Mailing-List: contact lucy-dev-help@incubator.apache.org; run by ezmlm
Precedence: bulk
Reply-To: lucy-dev@incubator.apache.org
Received-SPF: pass (nike.apache.org: local policy)
Date: Mon, 20 Feb 2012 20:46:48 -0800
From: Marvin Humphrey <marvin@rectangular.com>
To: lucy-dev@incubator.apache.org
Message-ID: <20120221044647.GA16236@rectangular.com>
References: <4F42420A.6070907@aevum.de>
 <20120220172737.GA14986@rectangular.com> <4F4299D4.9080803@aevum.de>
MIME-Version: 1.0
Content-Type: text/plain; charset=us-ascii
Content-Disposition: inline
In-Reply-To: <4F4299D4.9080803@aevum.de>
User-Agent: Mutt/1.5.18 (2008-05-17)
Subject: Re: [lucy-dev] Extending the StandardTokenizer

On Mon, Feb 20, 2012 at 08:07:00PM +0100, Nick Wellnhofer wrote:
>> To address the immediate concern, is it an option to just use RegexTokenizer
>> with a \w+ pattern?  RegexTokenizer's primary utility is that it solves many,
>> many use cases while posing a minimal ongoing maintenance burden.
>
> A plain \w+ pattern would work for me. I'm mainly interested in the  
> performance benefits of StandardTokenizer.

Thanks for being straightforward about that.

IMO, Lucene has an API and an implementation which are vastly larger than they
need to be because the code base has accreted a zillion micro-optimization
hooks over the years.  I believe that ultimately, Lucy will be able to catch
and pass Lucene for speed in part because Lucene's development is hampered by
the back compatibility burdens they've taken on accepting so many
nickel-and-dime speed tweaks.

However, I could be wrong about Lucy's potential because it may be that
undisciplined expansion is an inescapable consequence of the Apache
consensus-driven development model -- in which case Lucy development will
ultimately slow down for the same reasons. :)  It's going to be interesting to
find out.  

> Actually, you can formulate the complete UAX#29 word breaking rules as a  
> Perl regex which is even quite readable. But performance would probably  
> suffer even more because you'd have to use Perl's \p{} construct to  
> lookup word break properties.

Haha, that's neat to think about!

> One solution I've been thinking about is to make StandardTokenizer work  
> with arbitrary word break property tables.

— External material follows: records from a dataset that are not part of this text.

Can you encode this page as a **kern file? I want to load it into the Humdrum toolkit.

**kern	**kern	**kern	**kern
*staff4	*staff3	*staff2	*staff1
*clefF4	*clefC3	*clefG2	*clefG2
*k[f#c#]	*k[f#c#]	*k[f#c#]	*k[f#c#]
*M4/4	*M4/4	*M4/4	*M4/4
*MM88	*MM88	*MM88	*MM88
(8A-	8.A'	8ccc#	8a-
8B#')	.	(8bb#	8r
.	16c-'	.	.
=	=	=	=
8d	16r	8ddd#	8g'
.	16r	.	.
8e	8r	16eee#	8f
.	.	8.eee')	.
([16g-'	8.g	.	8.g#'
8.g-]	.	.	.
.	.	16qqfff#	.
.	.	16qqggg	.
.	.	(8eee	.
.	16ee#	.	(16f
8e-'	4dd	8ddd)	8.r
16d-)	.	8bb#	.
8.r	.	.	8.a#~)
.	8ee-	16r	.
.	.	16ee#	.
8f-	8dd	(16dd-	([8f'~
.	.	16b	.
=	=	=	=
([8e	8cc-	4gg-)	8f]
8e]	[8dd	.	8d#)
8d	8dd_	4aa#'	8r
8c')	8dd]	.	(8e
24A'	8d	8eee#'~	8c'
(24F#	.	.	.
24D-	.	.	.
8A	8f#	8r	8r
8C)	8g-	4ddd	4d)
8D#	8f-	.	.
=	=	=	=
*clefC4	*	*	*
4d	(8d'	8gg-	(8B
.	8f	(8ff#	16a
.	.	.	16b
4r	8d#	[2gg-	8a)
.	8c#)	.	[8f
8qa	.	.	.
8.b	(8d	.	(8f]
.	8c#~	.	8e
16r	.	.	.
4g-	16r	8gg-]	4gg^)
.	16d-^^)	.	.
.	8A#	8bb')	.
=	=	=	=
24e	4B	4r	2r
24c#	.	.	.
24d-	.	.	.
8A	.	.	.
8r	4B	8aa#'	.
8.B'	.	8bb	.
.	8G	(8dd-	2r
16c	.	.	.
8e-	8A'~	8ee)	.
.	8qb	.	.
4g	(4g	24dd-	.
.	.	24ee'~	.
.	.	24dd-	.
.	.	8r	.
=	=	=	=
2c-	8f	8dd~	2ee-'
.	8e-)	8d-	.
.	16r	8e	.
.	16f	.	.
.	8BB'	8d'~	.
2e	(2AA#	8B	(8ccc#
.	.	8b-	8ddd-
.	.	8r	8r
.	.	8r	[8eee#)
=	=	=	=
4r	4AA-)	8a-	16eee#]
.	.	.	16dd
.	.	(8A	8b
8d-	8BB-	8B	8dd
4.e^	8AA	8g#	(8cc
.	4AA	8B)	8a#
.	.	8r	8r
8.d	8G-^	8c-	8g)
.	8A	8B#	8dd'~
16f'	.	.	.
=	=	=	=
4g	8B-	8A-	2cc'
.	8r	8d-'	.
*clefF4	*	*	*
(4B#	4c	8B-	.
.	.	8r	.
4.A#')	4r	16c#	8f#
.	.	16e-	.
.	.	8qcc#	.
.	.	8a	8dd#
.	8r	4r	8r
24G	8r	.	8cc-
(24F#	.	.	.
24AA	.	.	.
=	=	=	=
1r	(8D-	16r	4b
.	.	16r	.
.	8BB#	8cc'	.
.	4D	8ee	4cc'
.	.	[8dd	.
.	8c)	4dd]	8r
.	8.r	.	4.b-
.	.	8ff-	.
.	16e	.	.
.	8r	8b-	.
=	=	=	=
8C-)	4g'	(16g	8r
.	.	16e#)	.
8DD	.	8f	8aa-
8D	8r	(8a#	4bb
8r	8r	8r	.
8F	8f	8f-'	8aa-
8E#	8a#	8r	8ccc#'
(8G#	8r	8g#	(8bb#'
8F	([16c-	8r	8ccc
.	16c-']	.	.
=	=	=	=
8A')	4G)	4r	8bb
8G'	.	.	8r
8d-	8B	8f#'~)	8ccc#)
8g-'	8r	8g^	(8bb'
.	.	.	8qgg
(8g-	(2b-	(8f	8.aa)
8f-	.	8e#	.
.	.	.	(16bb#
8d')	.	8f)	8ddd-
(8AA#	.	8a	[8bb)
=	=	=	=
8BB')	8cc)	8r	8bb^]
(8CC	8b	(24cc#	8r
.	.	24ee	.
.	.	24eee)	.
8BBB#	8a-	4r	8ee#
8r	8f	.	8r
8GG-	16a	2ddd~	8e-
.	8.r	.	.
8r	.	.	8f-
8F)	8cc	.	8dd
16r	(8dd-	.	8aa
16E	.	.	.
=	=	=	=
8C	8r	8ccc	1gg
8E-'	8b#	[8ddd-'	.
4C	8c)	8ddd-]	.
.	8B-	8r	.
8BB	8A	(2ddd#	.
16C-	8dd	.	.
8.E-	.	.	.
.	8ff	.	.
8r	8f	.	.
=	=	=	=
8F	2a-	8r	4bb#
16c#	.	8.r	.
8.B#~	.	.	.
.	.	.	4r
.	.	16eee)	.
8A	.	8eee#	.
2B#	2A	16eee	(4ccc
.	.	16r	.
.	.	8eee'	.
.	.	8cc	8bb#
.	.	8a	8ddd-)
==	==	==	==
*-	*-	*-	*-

That is, use the rules  
> described in UAX#29 but allow for customized mappings of the word break  
> property which should cover many use cases.

So it would be like specifying a Perl regex where you are only allowed to use
\p{} constructs and a very limited set of properties.

> This would basically mean to  port the code in devel/bin/UnicodeTable.pm to
> C and provide a nice  public interface. It's certainly feasible but there
> are some challenges involved, serialization for example.

The serialization problem is solvable via subclassing.  

Initialize the data via a callback subroutine which the user must override in
a subclass.  That way, the class name of the user subclass stands in as a
symbol for all of its methods.  All you need in the Schema file is the name of
the subclass and you're able to initialize the object completely so long as
the class has been loaded.

>> If that goal seems to far away, then my next suggestion would be to create a
>> LucyX class to house a StandardTokenizer embellished with arbitrary extensions
>> -- working name: LucyX::Analysis::NonStandardTokenizer.
>
> That would be OK with me.

OK, then how about this?

Create LucyX::Analysis::NonStandardTokenizer with a callback which handles
assembling the specific unicode properties.  It may take a couple iterations
to get the interface solid, but that's OK because LucyX classes come with
lower expectations for backwards compat.

If and when we decided that we've gotten the callback initialization API
right, we can move the method up into StandardTokenizer and make
NonStandardTokenizer a trivial subclass.

For what it's worth, IMO you should feel free to mess with StandardTokenizer's
internals while hacking up an implementation for NonStandardTokenizer.
Everything's reversible so long as you don't change StandardTokenizer's
interface, and the way I'm thinking you'd implement this, that seems like the
easiest way.

> On another note, is it possible to package  Lucy extensions that contain C
> code outside of the main source tree?

There are three things preventing that right now.

  1) We have not published a public C API.
  2) We don't install the Lucy C headers.
  3) We need to work out support for systems which are strict about symbol
     exports, e.g. Cygwin, MSVC, theoretically AIX, etc.

That said, the intent is absolutely that there Lucy should support compiled
extensions (see LUCY-5: <http://s.apache.org/pSd>).  It's just that we haven't
completed this functionality because nobody has needed it bad enough.

Marvin Humphrey